--- EXTRACT TO READ ---
-- Opening Marker --

Permalink 05:02:59 pm, by fumanchu Email , 189 words   English (US)
Categories: WHELPS

Writing High-Efficiency Large Python Systems--Lesson #1: Transactions in tests

Don't write your test suite to create and destroy databases for each run. Instead, make each test method start a transaction and roll it back. We just made that move at work on a DAL project, and the test suite went from 500+ seconds to run the whole thing down to around 100. It also allowed us to remove a lot of "undo" code in the tests.

This means ensuring your test helpers always connect to their databases on the same connection (transactions are connection-specific). If you're using a connection pool where leased conns are bound to each thread, this means rewriting tests that start new threads (or leaving them "the old way"; that is, create/drop). It also means that, rather than running slightly different .sql files per test or module, you instead have a base of data and allow each test to add other data as needed. If your rollbacks work, these can't pollute other tests.

-- Closing Marker --

--- WHAT THE EXERCISE ASKS ---
Please write out the post on transactions in tests again, from "Permalink 05:02:59 pm, by" up to and including "in the tests.", and swap in "test harness" wherever "test suite" appears.

--- SUPPLIED RECORDS ---
-- Opening Marker --

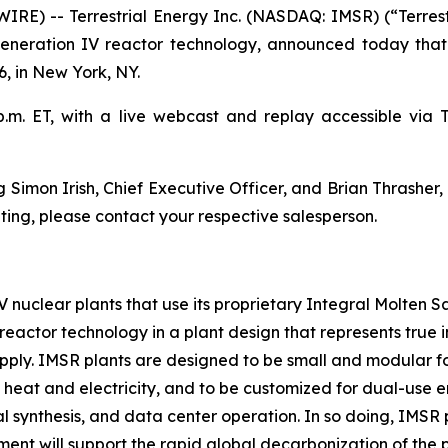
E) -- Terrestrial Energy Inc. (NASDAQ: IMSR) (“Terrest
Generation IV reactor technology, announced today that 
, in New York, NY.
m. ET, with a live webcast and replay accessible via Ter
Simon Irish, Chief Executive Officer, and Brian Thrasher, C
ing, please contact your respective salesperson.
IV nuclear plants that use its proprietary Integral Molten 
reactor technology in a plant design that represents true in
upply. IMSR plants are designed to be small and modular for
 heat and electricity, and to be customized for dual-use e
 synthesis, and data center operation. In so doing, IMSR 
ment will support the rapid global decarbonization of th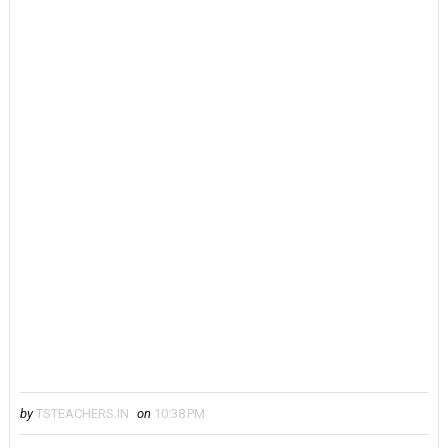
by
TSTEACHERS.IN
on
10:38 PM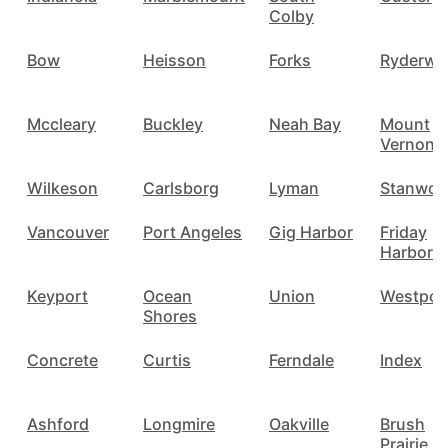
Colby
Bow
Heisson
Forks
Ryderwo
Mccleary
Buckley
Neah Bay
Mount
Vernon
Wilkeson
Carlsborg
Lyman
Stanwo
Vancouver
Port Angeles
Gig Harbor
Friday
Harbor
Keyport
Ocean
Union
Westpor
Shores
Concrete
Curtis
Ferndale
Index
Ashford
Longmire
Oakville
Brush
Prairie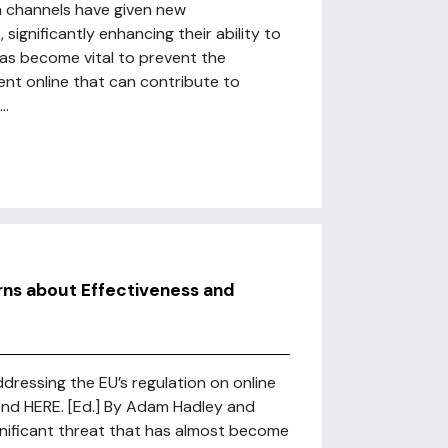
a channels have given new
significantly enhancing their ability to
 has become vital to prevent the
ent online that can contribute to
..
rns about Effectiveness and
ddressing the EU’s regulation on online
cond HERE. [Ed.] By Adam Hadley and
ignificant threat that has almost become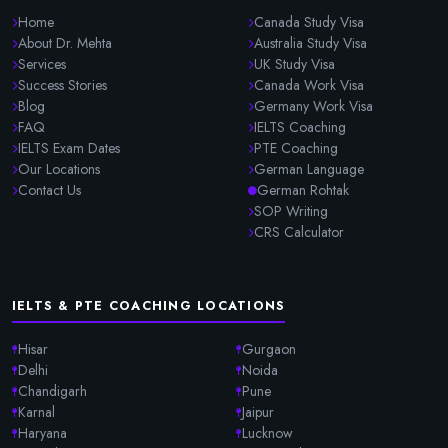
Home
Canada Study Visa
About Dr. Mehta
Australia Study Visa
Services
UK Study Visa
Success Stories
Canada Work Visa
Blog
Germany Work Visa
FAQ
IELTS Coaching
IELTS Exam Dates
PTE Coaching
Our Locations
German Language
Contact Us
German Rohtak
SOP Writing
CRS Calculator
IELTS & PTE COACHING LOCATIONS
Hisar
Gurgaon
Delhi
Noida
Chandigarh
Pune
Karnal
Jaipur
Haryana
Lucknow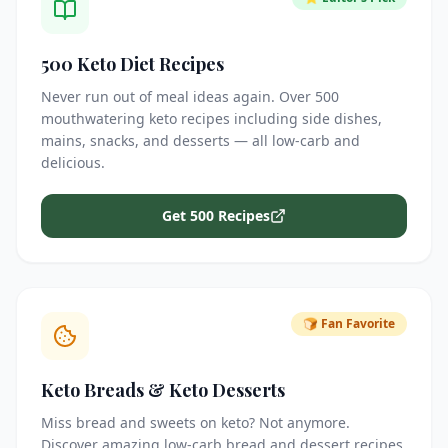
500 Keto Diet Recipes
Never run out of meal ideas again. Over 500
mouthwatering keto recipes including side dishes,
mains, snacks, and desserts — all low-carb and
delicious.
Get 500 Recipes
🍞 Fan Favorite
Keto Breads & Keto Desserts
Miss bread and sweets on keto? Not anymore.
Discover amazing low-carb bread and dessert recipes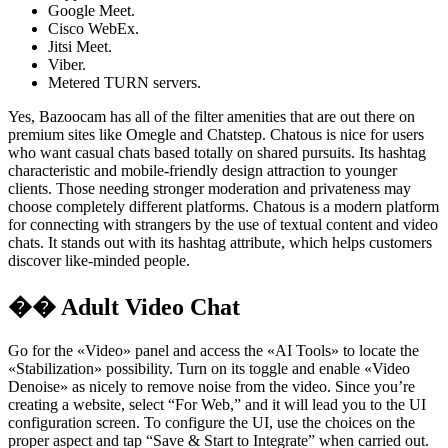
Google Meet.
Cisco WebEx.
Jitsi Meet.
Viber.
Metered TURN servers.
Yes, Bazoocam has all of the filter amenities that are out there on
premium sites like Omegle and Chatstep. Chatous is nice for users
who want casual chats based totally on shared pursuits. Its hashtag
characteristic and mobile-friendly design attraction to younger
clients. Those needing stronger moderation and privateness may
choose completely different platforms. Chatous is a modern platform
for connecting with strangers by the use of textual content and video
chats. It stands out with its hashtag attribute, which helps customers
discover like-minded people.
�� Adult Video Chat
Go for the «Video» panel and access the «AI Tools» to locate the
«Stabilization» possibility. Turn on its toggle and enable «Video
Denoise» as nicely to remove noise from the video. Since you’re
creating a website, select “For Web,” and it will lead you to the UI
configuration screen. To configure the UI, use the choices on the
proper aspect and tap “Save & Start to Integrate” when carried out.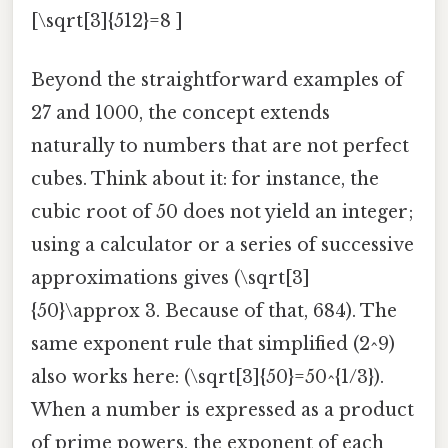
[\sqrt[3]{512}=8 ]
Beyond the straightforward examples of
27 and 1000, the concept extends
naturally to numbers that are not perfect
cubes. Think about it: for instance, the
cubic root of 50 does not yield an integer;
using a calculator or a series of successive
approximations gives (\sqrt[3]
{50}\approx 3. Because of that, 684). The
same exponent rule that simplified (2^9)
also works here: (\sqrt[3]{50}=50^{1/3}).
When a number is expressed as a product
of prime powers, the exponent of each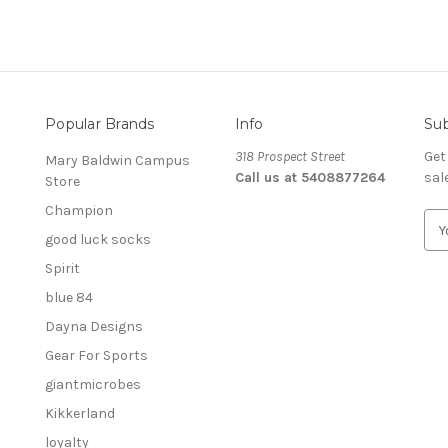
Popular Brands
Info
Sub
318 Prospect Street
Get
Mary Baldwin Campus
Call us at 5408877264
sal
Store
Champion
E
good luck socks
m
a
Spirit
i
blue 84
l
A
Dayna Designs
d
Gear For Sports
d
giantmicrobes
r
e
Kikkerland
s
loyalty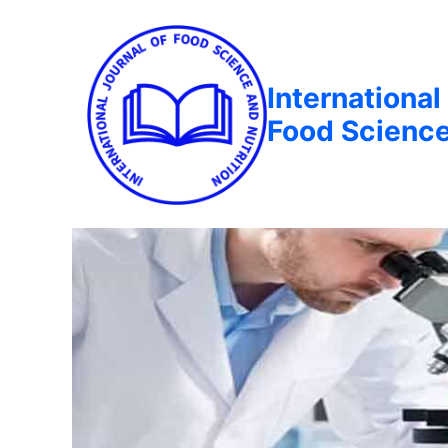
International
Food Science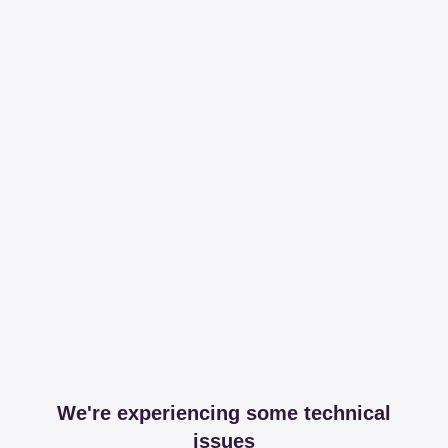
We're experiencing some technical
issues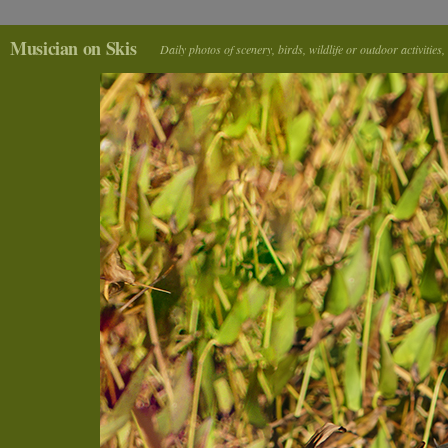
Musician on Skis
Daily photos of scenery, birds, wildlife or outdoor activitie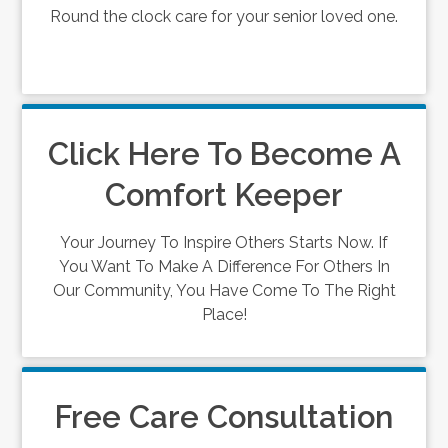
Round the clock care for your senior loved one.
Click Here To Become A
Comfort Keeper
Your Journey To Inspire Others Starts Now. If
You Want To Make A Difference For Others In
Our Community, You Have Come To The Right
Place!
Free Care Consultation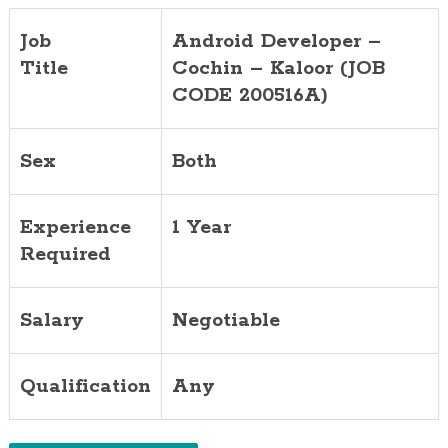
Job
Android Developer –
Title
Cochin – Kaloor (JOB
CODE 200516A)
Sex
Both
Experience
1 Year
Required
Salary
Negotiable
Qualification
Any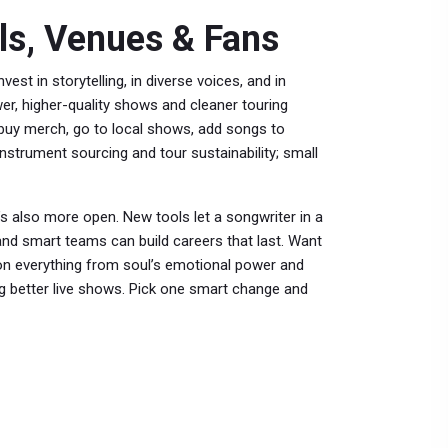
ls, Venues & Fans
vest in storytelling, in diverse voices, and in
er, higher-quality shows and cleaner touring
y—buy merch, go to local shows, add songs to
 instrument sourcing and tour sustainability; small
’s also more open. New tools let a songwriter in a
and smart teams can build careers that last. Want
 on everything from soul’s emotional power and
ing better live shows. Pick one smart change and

-- Closing Marker --

--- COMPLETED EXERCISE ---
Permalink 05:02:59 pm, by fumanchu Email , 189 words   English (US)
Categories: WHELPS

Writing High-Efficiency Large Python Systems--Lesson #1: Transactions in tests

Don't write your test harness to create and destroy databases for each run. Instead, make each test method start a transaction and roll it back. We just made that move at work on a DAL project, and the test harness went from 500+ seconds to run the whole thing down to around 100. It also allowed us to remove a lot of "undo" code in the tests.